Category: Science > Math
Asked by: lee42-ga
List Price: $10.00
Posted: 25 Jan 2005 10:37 PST
Expires: 24 Feb 2005 10:37 PST
Question ID: 463107
Please confirm--or correct--the following sentence: "It was Rene
Descartes who in the 17th century first developed the concept of
combining a long time-line on a horizontal axis with data points on a
vertical axis as a means of providing a visual picture of statistical
changes over extended periods of time."

Thank you!
Answer  
There is no answer at this time.

Comments  
Subject: Re: Description of Rene Descartes's founding contribution to making charts.
From: markj-ga on 25 Jan 2005 11:18 PST
 
I don't have the specialized expertise to venture an answer to your
question, but I suspect that this linked site will be a useful
reference for another researcher who wants to give it a try:

Milestones in the History of Thematic Cartography, Statistical
Graphics, and Data Visualization; An illustrated chronology of
innovations
by Michael Friendly and Daniel J. Denis 
http://www.math.yorku.ca/SCS/Gallery/milestone/index.html


This page is interesting, as well:

Cabinet Magazine, Issue 13 Spring 2004:A Timeline of Timelines 
Sasha Archibald & Daniel Rosenberg 
http://www.cabinetmagazine.org/issues/13/timeslines.php
Subject: Re: Description of Rene Descartes's founding contribution to making charts.
From: omnivorous-ga on 25 Jan 2005 12:00 PST
 
Lee42 --

Edward Tufte's book "The Visual Display of Quantitative Information"
is not exhaustive but contents that J.H. Lambert (1728)-1777), a
Swiss-German scientist/mathematician, and William Playfaire
(1759-1823), an English economist, invented what he terms "modern
graphical designs," including the first known time series (with X- and
Y- axes).  He claims that Playfair's "The Commercial and Political
Atlas," published in London during 1786 was the first instance of time
series charting.

Descartes doesn't merit a mention in Tufte's 1983 book.

Best regards,

Omnivorous-GA
Subject: Re: Description of Rene Descartes's founding contribution to making charts.
From: mathtalk-ga on 27 Jan 2005 20:18 PST
 
It's common knowledge (and surprisingly perhaps, true) that the X/Y
coordinates for points in a plane were formally introduced by
Descartes in one of the three appendixes (Geometry) to his "Discourse
on the Method of Properly Conducting One's Reason and of Seeking the
Truth in the Sciences".  The four parts were published together as his
first major work, Philosophical Essays, in 1637.

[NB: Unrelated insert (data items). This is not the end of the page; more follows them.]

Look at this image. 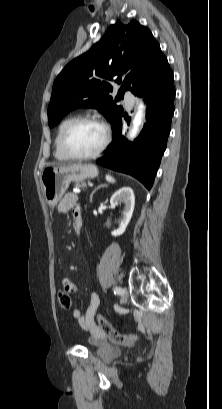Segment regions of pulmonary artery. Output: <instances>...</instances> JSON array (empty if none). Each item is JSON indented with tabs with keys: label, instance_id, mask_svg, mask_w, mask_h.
I'll return each mask as SVG.
<instances>
[{
	"label": "pulmonary artery",
	"instance_id": "1",
	"mask_svg": "<svg viewBox=\"0 0 222 409\" xmlns=\"http://www.w3.org/2000/svg\"><path fill=\"white\" fill-rule=\"evenodd\" d=\"M125 102L128 107H131L134 103V97L129 92H125Z\"/></svg>",
	"mask_w": 222,
	"mask_h": 409
}]
</instances>
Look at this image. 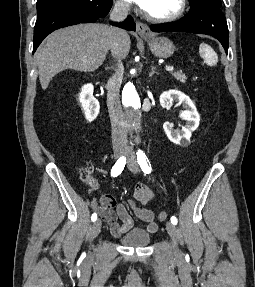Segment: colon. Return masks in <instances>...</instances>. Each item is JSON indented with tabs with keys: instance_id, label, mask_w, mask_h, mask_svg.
Returning a JSON list of instances; mask_svg holds the SVG:
<instances>
[{
	"instance_id": "obj_1",
	"label": "colon",
	"mask_w": 255,
	"mask_h": 287,
	"mask_svg": "<svg viewBox=\"0 0 255 287\" xmlns=\"http://www.w3.org/2000/svg\"><path fill=\"white\" fill-rule=\"evenodd\" d=\"M81 179L86 184H92L93 180H92L91 172L88 169H83L81 171ZM157 217L160 221H164L167 218V213L164 211H160L157 213Z\"/></svg>"
}]
</instances>
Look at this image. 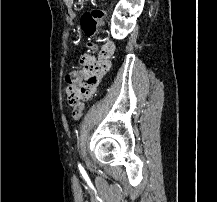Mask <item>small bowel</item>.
<instances>
[{
    "instance_id": "c3829d8e",
    "label": "small bowel",
    "mask_w": 217,
    "mask_h": 202,
    "mask_svg": "<svg viewBox=\"0 0 217 202\" xmlns=\"http://www.w3.org/2000/svg\"><path fill=\"white\" fill-rule=\"evenodd\" d=\"M115 52V44L107 40L103 43L98 52L97 58L87 57L82 60L89 71L90 78L87 88L83 95H91L95 92L99 78L104 75L111 67V57Z\"/></svg>"
}]
</instances>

By one account, probably apocryphal, the invention of "Cartesian
coordinates" as they became known was spurred by observations of a fly
on the ceiling:

[Did you know... ?]
http://www.ualr.edu/~lasmoller/descartes.html

However it happened, this appendix on (analytic) geometry was by far
the most important of the appendixes (the other two were on optics and
on weather).

The modern perspective on this work by Descartes is apt to emphasize
its signal opportunity to address geometric problems by algebraic
methods.  Since then the hybrid of geometric and algebraic techniques
has been amazingly fruitful, but it would be stretching things to
claim that Descartes championed the "visual design" aspects of
rectangular coordinate systems as a way of communicating more
effectively.

[René Descarte -- Wikipedia]
http://en.wikipedia.org/wiki/Ren%E9_Descartes

The use of two-dimensional coordinates to describe physical layouts
goes back in history to ancient Egypt, Babylonia, and China. 
Descartes contribution was to synthesize the geometry of the plane
with equations in both general and specific ways.  I suspect that as
other Commenters point out, the analogous visual treatment of time as
a dimension lay in the future, though it was doubtless an inevitable
innovation given the success of Descartes in promoting his "method".